Les stocks ont baissé, et soudain l'offre est devenu plus faible que la demande. Alors les prix ont flambé. C'est la " loi de Wall ". Voir page 19, dans ma bande dessinée l' Economicon :
http://www.savoir-sans-frontieres.com/JPP/telechargeables/Francais/economicon.htm
La loi de Wall
Dans le commerce, qu'est-ce qu'on cherche à faire ? A gagner de l'argent, le plus possible. Ce qui fixe les prix c'est " la loi de l'offre et de la demande ".
Y a-t-il une limite ? Que nenni ! Ce qui est l'objet d'une demande inévacuable et qui se raréfie voit son prix flamber automatiquement, si le marché est libre. A Haïti, pays de misère, le prix des produits alimentaires a soudain doublé.

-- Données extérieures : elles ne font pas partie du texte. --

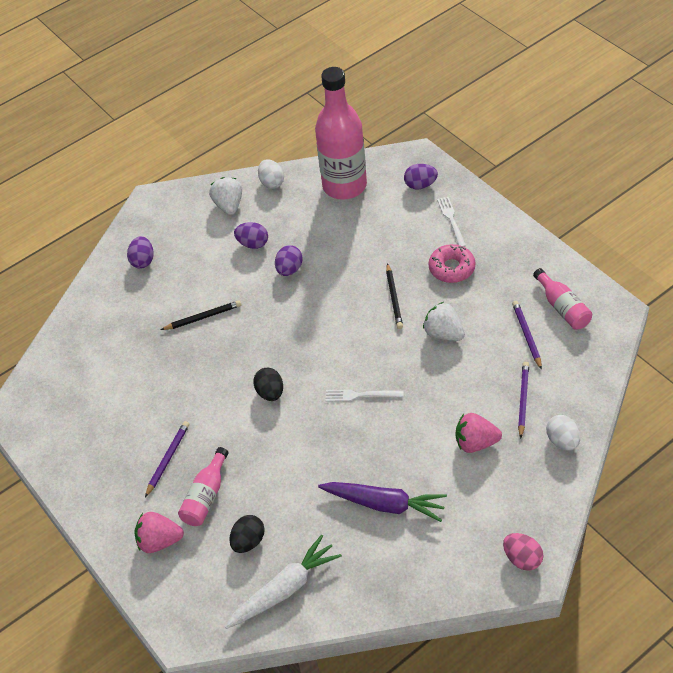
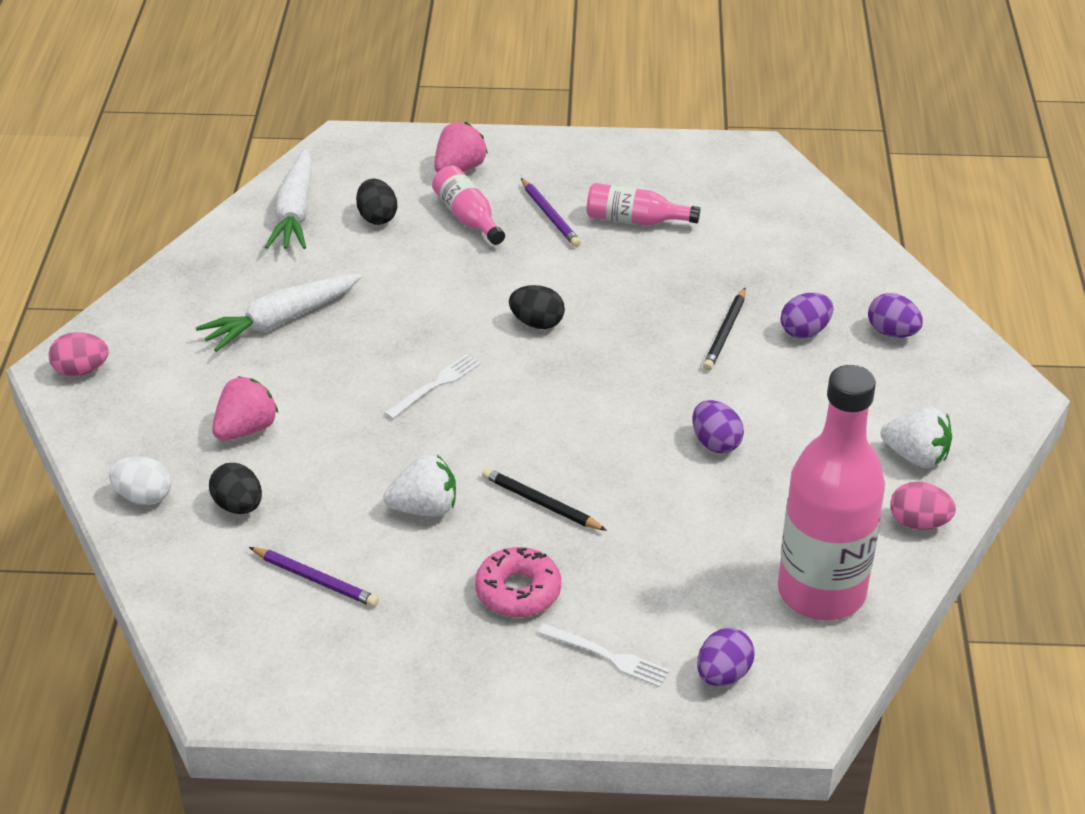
camera: 125 degrees right, 10 degrees down
purple egg [234,222,268,249] -> purple egg moved to [781,292,833,338]
white egg [258,159,284,189] -> pink egg [890,482,956,530]
purple carrot [318,482,447,522] -> white carrot [196,274,362,352]
purple pencil [518,362,529,439] -> black egg [209,463,262,514]
pink bottle [533,268,592,330] -> pink bottle moved to [587,183,700,226]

Comme nous l'explique Mazoyer, les stocks de céréales ont baissé, progressivement. Après, dit-il, il suffit d'un rien. Une baisse de production dans des pays producteurs et exportateurs, comme l'Australie, du fait de mauvaises conditions climatiques, un accroissement de la demande ( importations chinoises, demandes en agrocarburants ) et la spirale démarre. Il ajoute que cette crise était totalement prévisible car un savait que les stocks de céréales mises en réserve diminuaient.
Mais ça n'est pas la demande chinoise ou la demande soudaine en agrocarburants qui est la cause première du phénomène. Elles n'en sont que le déclencheur. La cause est ailleurs.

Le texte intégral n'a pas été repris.